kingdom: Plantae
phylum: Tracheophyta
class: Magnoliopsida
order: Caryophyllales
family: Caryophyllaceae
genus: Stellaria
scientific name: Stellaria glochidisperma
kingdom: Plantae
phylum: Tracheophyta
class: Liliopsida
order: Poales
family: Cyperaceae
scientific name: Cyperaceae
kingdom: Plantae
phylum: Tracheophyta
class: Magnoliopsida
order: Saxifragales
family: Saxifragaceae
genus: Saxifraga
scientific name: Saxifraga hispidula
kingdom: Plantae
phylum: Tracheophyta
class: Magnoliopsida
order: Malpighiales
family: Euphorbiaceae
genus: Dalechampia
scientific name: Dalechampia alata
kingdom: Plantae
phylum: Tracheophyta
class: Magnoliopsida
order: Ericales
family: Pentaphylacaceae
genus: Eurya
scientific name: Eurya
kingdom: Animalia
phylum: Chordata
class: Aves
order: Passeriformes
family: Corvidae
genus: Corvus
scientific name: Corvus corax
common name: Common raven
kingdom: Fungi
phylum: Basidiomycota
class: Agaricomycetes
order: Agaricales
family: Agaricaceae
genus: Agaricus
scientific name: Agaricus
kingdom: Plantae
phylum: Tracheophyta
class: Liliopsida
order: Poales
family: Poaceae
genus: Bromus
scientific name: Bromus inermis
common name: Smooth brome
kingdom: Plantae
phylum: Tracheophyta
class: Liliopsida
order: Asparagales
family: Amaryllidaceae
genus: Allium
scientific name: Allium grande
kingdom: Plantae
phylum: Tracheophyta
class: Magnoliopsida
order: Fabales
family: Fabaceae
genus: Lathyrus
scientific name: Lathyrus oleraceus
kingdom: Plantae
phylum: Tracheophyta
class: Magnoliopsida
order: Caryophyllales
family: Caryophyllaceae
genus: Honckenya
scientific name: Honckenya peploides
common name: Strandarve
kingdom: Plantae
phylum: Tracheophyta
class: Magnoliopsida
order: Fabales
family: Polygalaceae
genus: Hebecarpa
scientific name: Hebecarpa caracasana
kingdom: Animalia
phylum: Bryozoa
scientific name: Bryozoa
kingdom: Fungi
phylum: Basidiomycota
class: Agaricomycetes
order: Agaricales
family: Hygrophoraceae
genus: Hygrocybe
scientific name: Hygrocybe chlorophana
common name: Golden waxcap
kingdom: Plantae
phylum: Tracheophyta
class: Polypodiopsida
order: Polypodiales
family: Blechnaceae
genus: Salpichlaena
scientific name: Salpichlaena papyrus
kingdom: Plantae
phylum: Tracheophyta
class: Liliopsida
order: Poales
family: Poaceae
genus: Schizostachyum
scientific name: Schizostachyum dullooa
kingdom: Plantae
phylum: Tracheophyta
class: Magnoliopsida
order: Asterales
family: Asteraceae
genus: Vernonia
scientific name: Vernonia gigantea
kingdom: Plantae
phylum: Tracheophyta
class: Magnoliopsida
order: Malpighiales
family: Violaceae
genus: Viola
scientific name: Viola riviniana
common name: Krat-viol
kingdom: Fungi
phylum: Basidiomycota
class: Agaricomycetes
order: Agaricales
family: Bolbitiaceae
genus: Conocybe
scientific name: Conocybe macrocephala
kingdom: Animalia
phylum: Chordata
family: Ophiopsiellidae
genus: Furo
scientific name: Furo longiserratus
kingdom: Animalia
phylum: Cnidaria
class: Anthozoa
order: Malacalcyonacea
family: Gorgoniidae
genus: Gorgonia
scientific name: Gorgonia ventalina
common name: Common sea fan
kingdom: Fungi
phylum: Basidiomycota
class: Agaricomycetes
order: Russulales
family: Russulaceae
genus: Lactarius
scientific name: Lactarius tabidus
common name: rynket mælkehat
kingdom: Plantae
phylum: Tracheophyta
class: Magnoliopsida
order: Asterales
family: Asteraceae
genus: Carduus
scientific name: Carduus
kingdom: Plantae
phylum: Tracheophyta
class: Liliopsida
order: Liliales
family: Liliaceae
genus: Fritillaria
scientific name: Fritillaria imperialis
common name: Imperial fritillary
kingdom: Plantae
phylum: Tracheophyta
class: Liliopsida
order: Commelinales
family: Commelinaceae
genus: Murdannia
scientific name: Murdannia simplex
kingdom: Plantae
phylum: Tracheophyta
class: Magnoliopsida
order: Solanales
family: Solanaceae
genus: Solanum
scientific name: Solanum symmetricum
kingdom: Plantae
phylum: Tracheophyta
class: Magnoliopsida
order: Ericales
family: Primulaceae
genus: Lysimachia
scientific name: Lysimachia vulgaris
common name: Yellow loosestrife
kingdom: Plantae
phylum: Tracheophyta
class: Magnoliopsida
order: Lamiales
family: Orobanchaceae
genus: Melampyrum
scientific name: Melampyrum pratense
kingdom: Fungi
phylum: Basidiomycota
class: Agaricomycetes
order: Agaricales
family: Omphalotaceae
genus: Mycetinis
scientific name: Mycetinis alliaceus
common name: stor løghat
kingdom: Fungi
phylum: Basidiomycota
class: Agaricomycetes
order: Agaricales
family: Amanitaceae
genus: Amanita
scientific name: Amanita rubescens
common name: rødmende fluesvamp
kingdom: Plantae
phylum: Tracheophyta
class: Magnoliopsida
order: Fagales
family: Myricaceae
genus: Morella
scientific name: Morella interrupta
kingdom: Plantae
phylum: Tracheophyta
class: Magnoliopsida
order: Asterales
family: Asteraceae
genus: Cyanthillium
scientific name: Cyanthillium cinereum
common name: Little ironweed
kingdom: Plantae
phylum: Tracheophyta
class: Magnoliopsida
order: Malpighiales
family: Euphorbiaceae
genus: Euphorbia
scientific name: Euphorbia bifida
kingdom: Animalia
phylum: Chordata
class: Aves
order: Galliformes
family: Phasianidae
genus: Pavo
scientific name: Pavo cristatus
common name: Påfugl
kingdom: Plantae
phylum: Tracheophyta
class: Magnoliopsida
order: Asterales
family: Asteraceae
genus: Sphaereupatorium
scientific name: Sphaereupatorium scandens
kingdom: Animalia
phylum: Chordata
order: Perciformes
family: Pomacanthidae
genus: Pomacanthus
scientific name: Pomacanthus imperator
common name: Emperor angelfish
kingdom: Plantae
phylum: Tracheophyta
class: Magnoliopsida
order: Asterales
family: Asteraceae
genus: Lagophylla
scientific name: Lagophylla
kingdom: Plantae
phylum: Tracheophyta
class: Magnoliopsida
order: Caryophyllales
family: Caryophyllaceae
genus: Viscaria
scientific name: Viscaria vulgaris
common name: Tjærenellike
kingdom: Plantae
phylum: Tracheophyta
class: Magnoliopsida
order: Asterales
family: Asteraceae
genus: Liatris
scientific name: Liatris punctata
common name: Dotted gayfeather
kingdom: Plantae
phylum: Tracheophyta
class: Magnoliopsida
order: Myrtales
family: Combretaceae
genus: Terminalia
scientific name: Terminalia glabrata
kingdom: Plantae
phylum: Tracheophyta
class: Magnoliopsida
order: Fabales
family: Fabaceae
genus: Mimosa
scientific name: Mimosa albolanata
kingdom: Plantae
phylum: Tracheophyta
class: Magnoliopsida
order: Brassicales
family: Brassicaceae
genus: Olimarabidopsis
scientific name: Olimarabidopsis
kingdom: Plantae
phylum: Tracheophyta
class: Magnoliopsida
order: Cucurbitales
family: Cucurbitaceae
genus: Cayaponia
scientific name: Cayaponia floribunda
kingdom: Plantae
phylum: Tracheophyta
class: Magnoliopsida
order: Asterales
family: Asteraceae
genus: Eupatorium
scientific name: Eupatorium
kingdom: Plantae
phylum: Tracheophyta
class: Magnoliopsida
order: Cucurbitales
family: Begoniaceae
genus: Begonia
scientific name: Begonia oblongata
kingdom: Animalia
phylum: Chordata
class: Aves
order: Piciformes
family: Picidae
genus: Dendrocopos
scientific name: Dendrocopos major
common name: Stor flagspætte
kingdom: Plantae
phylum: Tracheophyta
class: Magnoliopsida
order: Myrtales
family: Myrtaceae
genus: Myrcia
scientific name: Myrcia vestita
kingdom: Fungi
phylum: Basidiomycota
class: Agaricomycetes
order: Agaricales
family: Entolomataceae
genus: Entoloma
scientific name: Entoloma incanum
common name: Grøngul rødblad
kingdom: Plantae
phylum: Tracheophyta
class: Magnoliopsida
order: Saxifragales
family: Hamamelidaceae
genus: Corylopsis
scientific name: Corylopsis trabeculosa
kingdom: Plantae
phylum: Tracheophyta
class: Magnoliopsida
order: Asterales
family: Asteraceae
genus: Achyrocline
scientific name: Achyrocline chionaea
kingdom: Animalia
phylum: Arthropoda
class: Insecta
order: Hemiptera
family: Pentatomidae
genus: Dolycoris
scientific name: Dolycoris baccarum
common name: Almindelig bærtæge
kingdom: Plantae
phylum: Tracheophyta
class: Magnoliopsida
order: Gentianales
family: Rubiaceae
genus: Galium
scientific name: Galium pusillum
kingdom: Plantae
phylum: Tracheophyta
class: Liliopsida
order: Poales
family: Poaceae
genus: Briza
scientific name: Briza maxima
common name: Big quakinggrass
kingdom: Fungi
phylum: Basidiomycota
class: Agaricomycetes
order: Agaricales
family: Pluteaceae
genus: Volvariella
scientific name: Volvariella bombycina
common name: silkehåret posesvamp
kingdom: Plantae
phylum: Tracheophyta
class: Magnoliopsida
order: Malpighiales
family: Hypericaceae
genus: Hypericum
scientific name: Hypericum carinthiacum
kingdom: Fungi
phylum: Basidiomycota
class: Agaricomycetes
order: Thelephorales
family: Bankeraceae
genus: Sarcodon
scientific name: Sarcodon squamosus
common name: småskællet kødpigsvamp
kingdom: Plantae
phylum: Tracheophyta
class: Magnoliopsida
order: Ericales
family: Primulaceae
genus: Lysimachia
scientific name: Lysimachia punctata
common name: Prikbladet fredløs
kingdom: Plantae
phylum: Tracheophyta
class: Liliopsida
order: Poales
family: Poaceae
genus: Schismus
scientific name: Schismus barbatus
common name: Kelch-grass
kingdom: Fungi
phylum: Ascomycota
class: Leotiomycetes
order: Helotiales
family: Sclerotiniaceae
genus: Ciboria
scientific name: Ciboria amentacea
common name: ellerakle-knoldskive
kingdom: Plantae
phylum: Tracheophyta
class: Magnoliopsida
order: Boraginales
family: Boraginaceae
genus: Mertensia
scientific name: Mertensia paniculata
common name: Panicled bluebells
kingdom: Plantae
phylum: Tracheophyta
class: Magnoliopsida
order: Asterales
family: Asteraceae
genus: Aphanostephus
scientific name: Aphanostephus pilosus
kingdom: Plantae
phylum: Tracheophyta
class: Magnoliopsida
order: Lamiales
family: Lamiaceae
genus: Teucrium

GOAL: Copy the lines of the records verbatim, starting at the line that contains "genus: Saxifraga" and ending after the line that contains "scientific name: Lathyrus oleraceus".

COMPLETE RESPONSE:
genus: Saxifraga
scientific name: Saxifraga hispidula
kingdom: Plantae
phylum: Tracheophyta
class: Magnoliopsida
order: Malpighiales
family: Euphorbiaceae
genus: Dalechampia
scientific name: Dalechampia alata
kingdom: Plantae
phylum: Tracheophyta
class: Magnoliopsida
order: Ericales
family: Pentaphylacaceae
genus: Eurya
scientific name: Eurya
kingdom: Animalia
phylum: Chordata
class: Aves
order: Passeriformes
family: Corvidae
genus: Corvus
scientific name: Corvus corax
common name: Common raven
kingdom: Fungi
phylum: Basidiomycota
class: Agaricomycetes
order: Agaricales
family: Agaricaceae
genus: Agaricus
scientific name: Agaricus
kingdom: Plantae
phylum: Tracheophyta
class: Liliopsida
order: Poales
family: Poaceae
genus: Bromus
scientific name: Bromus inermis
common name: Smooth brome
kingdom: Plantae
phylum: Tracheophyta
class: Liliopsida
order: Asparagales
family: Amaryllidaceae
genus: Allium
scientific name: Allium grande
kingdom: Plantae
phylum: Tracheophyta
class: Magnoliopsida
order: Fabales
family: Fabaceae
genus: Lathyrus
scientific name: Lathyrus oleraceus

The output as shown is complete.